* Passage to read
----
Figure 2 illustrates the ABER evolution for single-hop ( N = 1) or the quad-hop ( N = 4) LOS THz link configuration over a wide range of transmitted power through the same weak turbulence, FSPL, weather and air humidity conditions, but along with the presence of weak ZB or NZB pointing errors this time. The ABER qualitative behavior of Figure 2 is very similar to the one of Figure 1, which further enhances the accuracy of the analysis performed along with the conclusions discussed above. Nevertheless, all the ABER values from Figure 2 are lower than their corresponding ABER values from Figure 1, owing to the weaker amount of pointing mismatch which is assumed in the corresponding configurations of Figure 2. It is also worth noting that the detrimental impact of boresight component is now becoming more evident due to the lower spatial jitter values. Even for larger spatial jitter values, however, the boresight should be taken into consideration for the design of THz links, as indicated in Figure 1. Consequently, the performance comparison between the first two figures mainly reveals the impact of generalized pointing errors on the ABER performance of single-hop or multi-hop THz systems.
Figure 3 illustrates the ABER evolution for the dual-hop LOS THz link configuration over a wide range of transmitted power through weak-to-strong atmospheric turbulence, weak ZB pointing errors, different transceiver antenna gains, clear weather along with moderate-to-high air humidity conditions. For the same transceiver gain of G = 55   dBi along with the same amount of pointing mismatch, it is highlighted that the impact of stronger water vapor concentrations along with stronger atmospheric turbulence significantly degrade the total THz ABER performance. It is also highlighted that especially for low transmitted power values, the impact of attenuation due to water vapor dominates. In fact, the worst-case scenario in Figure 3 is that represented by the blue solid line. Although there is a performance improvement as turbulence becomes weaker (blue dashed line),a better performance improvement can be observed when attenuation due to water vapor becomes weaker (red solid line) instead of turbulence. Consequently, it is demonstrated that the detrimental impact of attenuation due to water vapor is more important than the impact of turbulence-induced scintillations on the THz outage performance. The latter is qualitatively consistent with the experimental results in [11,14] that highlight that the atmospheric turbulence-induced scintillations are much less detrimental for THz links than molecular attenuation. Additionally, Figure 3 illustrates the potential of the utilization of more effective transceiver antennas of a higher gain G = 70   dBi , in an attempt to overcome turbulence, pointing errors and especially, high water vapor concentrations. Once again, these depicted outage performance improvements are qualitatively in accordance with the corresponding results obtained in several works.
----
* Recorded data

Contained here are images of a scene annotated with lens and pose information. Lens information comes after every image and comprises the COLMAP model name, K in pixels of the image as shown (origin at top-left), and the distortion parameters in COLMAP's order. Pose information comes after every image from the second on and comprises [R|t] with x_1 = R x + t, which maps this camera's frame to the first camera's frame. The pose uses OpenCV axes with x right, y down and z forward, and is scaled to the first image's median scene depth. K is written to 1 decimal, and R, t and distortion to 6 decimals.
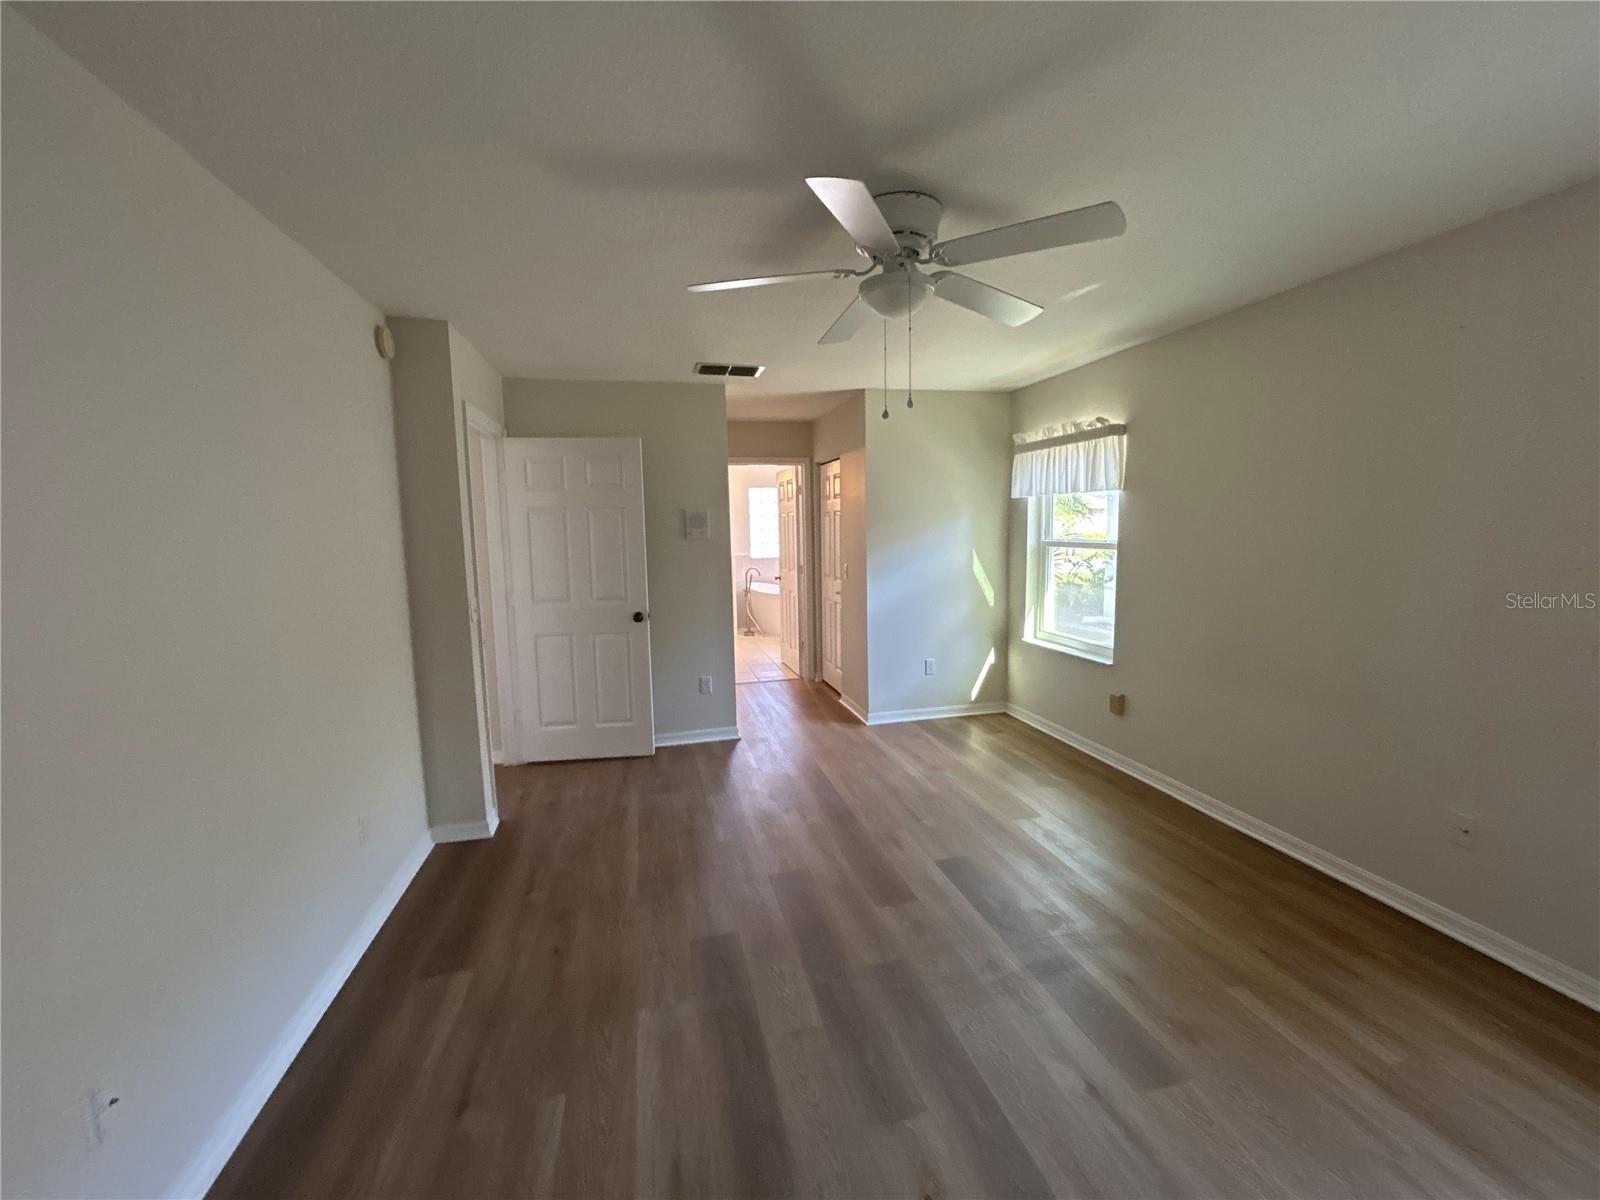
----
* Aim of the task
Carry on the THz link error-rate discussion from its final sentence. The data has no connection to the THz link analysis.

* Result of the task
Figure 4 shows the ABER evolution for the triple-hop LOS THz link configuration over a wide range of transmitted power through strong atmospheric turbulence, strong NZB pointing errors, different operation frequencies, clear weather along with moderate-to-high air humidity conditions. It becomes evident from the illustrated results that even for strong joint turbulence and generalized pointing errors, the impact of THz signal’s attenuation due to water vapor still drastically increases the total ABER of the system. Additionally, it is highlighted that further significant ABER performance degradations are observed by increasing the operational frequency from f = 0.3   THz to f = 0.35   THz , especially for lower transmitted power values. This is consistent with the findings reported in Figure (3.1) of [60] which indicate that molecular attenuation due to water vapor becomes more significant in the region of 0.35   THz in comparison with the region of 0.3   THz . Consequently, although it appears that increasing the frequency of the carrier wave could have a positive contribution to establish THz links of a higher available bandwidth, particular attention should be given to the molecular attenuation due to water vapor.
Figure 5 shows the ABER evolution for single-hop, dual-hop, triple-hop or quad-hop LOS THz link configurations over a wide range of transmitted power through strong atmospheric turbulence, strong NZB pointing errors, rain along with moderate-to-high air humidity conditions. Thus, in view of the above, Figure 5 depicts the worst-case scenario for each topology. In order to address this issue, we have selected the high gain transceiver pair of G = 70   dBi along with the operation frequency f = 0.3   THz which is more resilient to humid air than f = 0.35   THz , as mentioned above. The results demonstrate that, under these adverse circumstances, it may not be wise to extend the end-to-end link length beyond two or three hops, especially for low transmitted power values and high ABER performance demands.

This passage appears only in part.